**PERINTAH 1**.
Menurut kutipan wawancara tentang film Battle of Surabaya, berapa penonton yang didapat film itu setelah enam hari tayang di bioskop?
**PERINTAH 2**.
Tuliskan kembali bagian kutipan wawancara tentang film Battle of Surabaya dari "A: Tentu, dengan" sampai "sudah berapa banyak?".

**KUTIPAN TEKS**.
Selain itu, bantu kita terhubung dengan distribusi luar negeri, khususnya di ASEAN dan negara-negara mitra. Pendanaan film animasi yang diawasi konsorsium, sehingga hasilnya bisa dipertanggungjawabkan. O ya, jangan lupa, perkuat tindak hukum yang tegas bagi pelanggar HAKI.
Adegan film animasi Battle of Surabaya.
Ke depan, apakah akan membuat film 2D lagi? Jika ya, apa temanya?
A: Tentu, dengan teknologi yang lebih canggih agar animasinya makin sempurna. Temanya masih tentang budaya Indonesia dan genre filmnya fantasi adventure. Ha ha ha...mulai penasaran ya?
Sejauh ini, jumlah penonton Battle of Surabaya sudah berapa banyak?
A: Enam hari tayang di bioskop kita sudah dapat 50 ribu penonton. Statistiknya masih meningkat kok, walaupun layar di XXI dikurangi dan dirotasi, mungkin karena giliran ada film baru masuk. Tapi kami masih optimistis.
Penghargaan apa yang telah dimenangkan film ini?

**DATA TERCATAT**.

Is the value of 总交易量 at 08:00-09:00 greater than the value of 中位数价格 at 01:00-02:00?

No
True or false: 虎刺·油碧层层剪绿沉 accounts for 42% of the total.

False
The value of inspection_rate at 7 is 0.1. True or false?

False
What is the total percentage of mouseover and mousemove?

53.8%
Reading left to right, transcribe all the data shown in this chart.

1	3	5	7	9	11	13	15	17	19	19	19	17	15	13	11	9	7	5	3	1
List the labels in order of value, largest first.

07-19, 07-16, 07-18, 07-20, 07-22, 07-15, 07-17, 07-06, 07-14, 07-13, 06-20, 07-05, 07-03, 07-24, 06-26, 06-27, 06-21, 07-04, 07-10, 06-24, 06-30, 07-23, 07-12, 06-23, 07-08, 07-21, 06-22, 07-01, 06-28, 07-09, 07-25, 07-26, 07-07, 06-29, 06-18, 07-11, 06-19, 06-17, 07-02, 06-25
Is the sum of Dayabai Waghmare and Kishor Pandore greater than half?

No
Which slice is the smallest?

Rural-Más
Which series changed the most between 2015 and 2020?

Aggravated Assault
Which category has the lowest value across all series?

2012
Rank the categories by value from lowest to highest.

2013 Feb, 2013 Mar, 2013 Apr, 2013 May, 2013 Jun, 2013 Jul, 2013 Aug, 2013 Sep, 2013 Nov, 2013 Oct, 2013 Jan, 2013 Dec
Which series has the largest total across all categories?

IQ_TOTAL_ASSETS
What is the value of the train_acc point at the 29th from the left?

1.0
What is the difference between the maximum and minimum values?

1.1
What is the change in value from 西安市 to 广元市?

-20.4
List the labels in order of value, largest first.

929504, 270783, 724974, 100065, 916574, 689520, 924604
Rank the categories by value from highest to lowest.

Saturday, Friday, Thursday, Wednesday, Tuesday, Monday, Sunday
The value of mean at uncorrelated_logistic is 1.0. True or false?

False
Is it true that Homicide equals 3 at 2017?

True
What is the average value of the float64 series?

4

**HASIL LATIHAN 1**.
Film itu mendapat 50 ribu penonton.

**HASIL LATIHAN 2**.
A: Tentu, dengan teknologi yang lebih canggih agar animasinya makin sempurna. Temanya masih tentang budaya Indonesia dan genre filmnya fantasi adventure. Ha ha ha...mulai penasaran ya?
Sejauh ini, jumlah penonton Battle of Surabaya sudah berapa banyak?